[WORK TO DO]:
Reproduce word for word the lines of the records below, starting with the line that contains "scientific name: Scoliopteryx libatrix" and going on through the line that contains "phylum: Echinodermata", with both of those lines included.

[RECORDS SUPPLIED]:
:::::

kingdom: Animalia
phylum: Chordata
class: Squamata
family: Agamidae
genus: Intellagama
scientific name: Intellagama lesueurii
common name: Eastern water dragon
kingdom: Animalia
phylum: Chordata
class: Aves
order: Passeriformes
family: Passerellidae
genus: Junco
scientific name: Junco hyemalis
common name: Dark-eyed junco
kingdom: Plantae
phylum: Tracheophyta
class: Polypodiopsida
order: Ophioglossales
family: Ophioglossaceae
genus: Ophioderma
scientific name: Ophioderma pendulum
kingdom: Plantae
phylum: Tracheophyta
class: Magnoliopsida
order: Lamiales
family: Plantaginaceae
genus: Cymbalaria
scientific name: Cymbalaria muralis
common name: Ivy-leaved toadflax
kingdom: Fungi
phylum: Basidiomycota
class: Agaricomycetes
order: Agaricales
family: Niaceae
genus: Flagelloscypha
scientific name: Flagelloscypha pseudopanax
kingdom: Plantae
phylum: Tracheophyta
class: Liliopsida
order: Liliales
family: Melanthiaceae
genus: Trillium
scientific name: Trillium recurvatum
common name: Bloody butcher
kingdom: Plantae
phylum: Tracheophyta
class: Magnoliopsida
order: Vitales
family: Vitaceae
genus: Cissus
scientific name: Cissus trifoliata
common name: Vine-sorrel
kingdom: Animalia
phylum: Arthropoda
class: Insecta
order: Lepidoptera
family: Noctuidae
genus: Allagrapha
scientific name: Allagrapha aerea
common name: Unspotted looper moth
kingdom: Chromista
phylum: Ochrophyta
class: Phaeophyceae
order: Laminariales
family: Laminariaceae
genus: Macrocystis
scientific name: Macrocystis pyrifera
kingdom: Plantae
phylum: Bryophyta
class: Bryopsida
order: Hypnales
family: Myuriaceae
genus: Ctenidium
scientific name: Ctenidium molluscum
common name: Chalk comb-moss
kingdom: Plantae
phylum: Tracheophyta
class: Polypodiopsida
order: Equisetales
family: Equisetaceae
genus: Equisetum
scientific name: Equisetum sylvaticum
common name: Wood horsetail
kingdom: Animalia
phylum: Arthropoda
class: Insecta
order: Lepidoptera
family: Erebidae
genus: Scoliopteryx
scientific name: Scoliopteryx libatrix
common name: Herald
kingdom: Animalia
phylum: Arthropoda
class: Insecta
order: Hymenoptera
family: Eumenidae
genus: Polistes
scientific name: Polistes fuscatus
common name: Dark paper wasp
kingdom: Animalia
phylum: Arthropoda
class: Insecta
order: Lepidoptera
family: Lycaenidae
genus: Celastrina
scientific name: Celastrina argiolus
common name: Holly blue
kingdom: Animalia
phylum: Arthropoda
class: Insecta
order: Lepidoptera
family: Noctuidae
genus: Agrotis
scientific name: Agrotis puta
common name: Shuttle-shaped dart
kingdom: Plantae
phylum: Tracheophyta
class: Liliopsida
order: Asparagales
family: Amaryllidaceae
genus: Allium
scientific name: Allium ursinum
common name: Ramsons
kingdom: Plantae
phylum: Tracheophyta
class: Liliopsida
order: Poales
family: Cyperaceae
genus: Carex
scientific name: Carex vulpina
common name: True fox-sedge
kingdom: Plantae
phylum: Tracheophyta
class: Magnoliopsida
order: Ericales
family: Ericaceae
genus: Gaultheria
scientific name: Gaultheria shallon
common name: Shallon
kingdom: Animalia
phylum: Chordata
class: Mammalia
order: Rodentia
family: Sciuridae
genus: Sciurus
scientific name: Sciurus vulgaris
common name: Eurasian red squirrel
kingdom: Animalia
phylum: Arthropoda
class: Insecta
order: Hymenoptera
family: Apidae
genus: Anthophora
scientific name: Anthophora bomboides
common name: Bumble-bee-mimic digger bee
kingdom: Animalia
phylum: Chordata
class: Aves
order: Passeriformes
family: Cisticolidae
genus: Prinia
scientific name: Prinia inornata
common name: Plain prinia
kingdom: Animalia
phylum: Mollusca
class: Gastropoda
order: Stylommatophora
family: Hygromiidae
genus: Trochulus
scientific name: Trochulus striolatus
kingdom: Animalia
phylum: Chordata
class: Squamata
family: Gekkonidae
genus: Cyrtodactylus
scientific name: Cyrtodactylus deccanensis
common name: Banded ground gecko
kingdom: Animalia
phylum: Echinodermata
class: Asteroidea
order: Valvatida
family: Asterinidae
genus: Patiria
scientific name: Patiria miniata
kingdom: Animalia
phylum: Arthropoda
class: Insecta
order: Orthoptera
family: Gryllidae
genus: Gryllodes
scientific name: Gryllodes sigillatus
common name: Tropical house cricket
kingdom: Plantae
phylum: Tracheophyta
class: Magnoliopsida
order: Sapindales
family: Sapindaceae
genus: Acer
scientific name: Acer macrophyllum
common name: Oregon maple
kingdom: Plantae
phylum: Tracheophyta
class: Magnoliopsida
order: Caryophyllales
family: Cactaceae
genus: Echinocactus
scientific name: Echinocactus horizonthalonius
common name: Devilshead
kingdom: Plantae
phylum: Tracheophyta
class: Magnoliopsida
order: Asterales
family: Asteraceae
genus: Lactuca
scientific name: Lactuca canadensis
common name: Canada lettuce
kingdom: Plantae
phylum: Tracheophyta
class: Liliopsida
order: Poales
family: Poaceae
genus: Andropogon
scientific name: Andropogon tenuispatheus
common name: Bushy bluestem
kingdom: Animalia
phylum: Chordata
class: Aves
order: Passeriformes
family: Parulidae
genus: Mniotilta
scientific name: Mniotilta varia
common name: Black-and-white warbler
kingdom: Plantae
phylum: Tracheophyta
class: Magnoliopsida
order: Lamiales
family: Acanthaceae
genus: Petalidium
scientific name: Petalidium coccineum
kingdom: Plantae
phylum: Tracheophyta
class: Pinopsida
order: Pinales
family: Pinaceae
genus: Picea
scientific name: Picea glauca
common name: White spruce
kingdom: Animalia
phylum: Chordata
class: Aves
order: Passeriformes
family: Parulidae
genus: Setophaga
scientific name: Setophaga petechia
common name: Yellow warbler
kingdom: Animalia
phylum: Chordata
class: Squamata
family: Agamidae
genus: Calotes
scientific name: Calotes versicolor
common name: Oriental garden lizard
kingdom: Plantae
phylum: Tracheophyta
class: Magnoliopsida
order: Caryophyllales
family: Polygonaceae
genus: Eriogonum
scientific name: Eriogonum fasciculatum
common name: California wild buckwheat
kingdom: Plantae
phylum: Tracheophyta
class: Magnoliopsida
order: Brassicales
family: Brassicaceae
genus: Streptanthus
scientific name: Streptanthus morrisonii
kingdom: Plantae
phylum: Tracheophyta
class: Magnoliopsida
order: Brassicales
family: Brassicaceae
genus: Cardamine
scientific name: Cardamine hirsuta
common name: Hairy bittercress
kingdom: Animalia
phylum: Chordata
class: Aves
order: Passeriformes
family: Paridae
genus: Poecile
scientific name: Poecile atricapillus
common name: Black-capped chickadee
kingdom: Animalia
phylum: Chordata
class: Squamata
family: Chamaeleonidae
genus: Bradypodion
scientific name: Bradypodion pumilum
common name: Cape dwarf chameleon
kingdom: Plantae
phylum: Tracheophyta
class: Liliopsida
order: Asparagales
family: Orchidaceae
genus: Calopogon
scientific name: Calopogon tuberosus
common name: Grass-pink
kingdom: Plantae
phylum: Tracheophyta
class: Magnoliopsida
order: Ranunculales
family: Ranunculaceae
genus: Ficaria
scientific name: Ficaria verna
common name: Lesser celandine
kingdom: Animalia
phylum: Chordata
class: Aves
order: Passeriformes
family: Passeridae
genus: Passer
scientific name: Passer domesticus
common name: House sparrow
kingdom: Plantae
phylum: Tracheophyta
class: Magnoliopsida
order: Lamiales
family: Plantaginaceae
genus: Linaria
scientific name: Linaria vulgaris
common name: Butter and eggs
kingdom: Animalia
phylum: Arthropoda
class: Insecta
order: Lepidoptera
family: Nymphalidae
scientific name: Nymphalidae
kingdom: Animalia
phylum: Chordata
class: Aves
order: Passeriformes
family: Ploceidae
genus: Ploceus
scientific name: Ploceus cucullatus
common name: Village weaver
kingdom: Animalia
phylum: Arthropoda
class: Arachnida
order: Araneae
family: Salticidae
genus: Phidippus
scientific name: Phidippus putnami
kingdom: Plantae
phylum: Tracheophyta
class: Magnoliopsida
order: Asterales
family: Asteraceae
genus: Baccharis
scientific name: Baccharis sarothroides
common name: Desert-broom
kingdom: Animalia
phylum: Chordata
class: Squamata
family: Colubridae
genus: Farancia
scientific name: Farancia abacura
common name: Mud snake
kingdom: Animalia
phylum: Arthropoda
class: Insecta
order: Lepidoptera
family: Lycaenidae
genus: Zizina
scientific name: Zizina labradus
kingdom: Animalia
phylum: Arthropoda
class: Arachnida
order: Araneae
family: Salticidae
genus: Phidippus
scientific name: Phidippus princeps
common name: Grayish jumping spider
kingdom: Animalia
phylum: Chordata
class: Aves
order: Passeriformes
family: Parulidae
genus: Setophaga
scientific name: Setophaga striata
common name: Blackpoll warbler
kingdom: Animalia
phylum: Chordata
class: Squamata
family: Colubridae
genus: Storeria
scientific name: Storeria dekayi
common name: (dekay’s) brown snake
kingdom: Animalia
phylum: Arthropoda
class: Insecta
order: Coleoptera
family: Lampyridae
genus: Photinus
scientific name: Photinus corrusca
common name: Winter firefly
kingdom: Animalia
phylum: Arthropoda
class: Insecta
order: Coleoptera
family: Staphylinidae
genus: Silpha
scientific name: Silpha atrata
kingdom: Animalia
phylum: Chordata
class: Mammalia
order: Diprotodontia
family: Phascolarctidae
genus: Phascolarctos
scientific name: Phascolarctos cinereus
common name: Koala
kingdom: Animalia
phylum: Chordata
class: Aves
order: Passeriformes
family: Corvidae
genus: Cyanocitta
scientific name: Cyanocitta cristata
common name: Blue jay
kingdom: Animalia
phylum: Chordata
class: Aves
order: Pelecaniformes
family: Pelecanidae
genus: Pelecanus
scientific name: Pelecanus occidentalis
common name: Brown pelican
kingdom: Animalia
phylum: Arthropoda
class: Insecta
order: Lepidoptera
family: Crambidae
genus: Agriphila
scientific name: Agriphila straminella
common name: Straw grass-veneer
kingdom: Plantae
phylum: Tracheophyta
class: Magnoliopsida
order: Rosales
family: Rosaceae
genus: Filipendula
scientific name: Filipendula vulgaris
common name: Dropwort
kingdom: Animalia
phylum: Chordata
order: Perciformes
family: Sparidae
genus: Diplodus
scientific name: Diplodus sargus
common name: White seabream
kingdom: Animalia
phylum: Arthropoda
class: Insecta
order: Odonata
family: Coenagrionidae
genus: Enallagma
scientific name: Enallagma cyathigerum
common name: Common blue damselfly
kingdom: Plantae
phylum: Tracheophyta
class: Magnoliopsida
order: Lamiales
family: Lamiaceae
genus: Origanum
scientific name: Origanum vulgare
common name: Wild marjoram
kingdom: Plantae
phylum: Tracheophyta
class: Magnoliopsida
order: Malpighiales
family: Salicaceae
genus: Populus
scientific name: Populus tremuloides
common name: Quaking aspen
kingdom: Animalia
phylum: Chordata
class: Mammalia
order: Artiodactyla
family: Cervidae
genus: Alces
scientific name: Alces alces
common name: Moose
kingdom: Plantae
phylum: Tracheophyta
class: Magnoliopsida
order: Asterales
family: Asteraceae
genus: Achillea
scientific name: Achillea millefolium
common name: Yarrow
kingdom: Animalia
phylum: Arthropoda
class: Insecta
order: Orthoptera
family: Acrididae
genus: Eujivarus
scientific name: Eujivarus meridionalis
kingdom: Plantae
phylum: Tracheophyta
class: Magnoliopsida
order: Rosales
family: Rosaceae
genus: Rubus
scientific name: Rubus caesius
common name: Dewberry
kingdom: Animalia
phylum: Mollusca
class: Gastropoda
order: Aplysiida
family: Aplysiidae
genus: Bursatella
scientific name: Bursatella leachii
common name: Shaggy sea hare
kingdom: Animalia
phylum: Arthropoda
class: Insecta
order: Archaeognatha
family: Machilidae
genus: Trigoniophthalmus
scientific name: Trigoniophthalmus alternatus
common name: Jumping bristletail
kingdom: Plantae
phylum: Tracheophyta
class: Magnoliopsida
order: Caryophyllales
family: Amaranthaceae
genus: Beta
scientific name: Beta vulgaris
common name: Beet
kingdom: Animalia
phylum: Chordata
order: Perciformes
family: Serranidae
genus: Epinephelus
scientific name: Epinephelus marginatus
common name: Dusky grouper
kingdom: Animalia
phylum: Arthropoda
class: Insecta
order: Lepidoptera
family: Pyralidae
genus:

:::::

[COMPLETED TASK]:
scientific name: Scoliopteryx libatrix
common name: Herald
kingdom: Animalia
phylum: Arthropoda
class: Insecta
order: Hymenoptera
family: Eumenidae
genus: Polistes
scientific name: Polistes fuscatus
common name: Dark paper wasp
kingdom: Animalia
phylum: Arthropoda
class: Insecta
order: Lepidoptera
family: Lycaenidae
genus: Celastrina
scientific name: Celastrina argiolus
common name: Holly blue
kingdom: Animalia
phylum: Arthropoda
class: Insecta
order: Lepidoptera
family: Noctuidae
genus: Agrotis
scientific name: Agrotis puta
common name: Shuttle-shaped dart
kingdom: Plantae
phylum: Tracheophyta
class: Liliopsida
order: Asparagales
family: Amaryllidaceae
genus: Allium
scientific name: Allium ursinum
common name: Ramsons
kingdom: Plantae
phylum: Tracheophyta
class: Liliopsida
order: Poales
family: Cyperaceae
genus: Carex
scientific name: Carex vulpina
common name: True fox-sedge
kingdom: Plantae
phylum: Tracheophyta
class: Magnoliopsida
order: Ericales
family: Ericaceae
genus: Gaultheria
scientific name: Gaultheria shallon
common name: Shallon
kingdom: Animalia
phylum: Chordata
class: Mammalia
order: Rodentia
family: Sciuridae
genus: Sciurus
scientific name: Sciurus vulgaris
common name: Eurasian red squirrel
kingdom: Animalia
phylum: Arthropoda
class: Insecta
order: Hymenoptera
family: Apidae
genus: Anthophora
scientific name: Anthophora bomboides
common name: Bumble-bee-mimic digger bee
kingdom: Animalia
phylum: Chordata
class: Aves
order: Passeriformes
family: Cisticolidae
genus: Prinia
scientific name: Prinia inornata
common name: Plain prinia
kingdom: Animalia
phylum: Mollusca
class: Gastropoda
order: Stylommatophora
family: Hygromiidae
genus: Trochulus
scientific name: Trochulus striolatus
kingdom: Animalia
phylum: Chordata
class: Squamata
family: Gekkonidae
genus: Cyrtodactylus
scientific name: Cyrtodactylus deccanensis
common name: Banded ground gecko
kingdom: Animalia
phylum: Echinodermata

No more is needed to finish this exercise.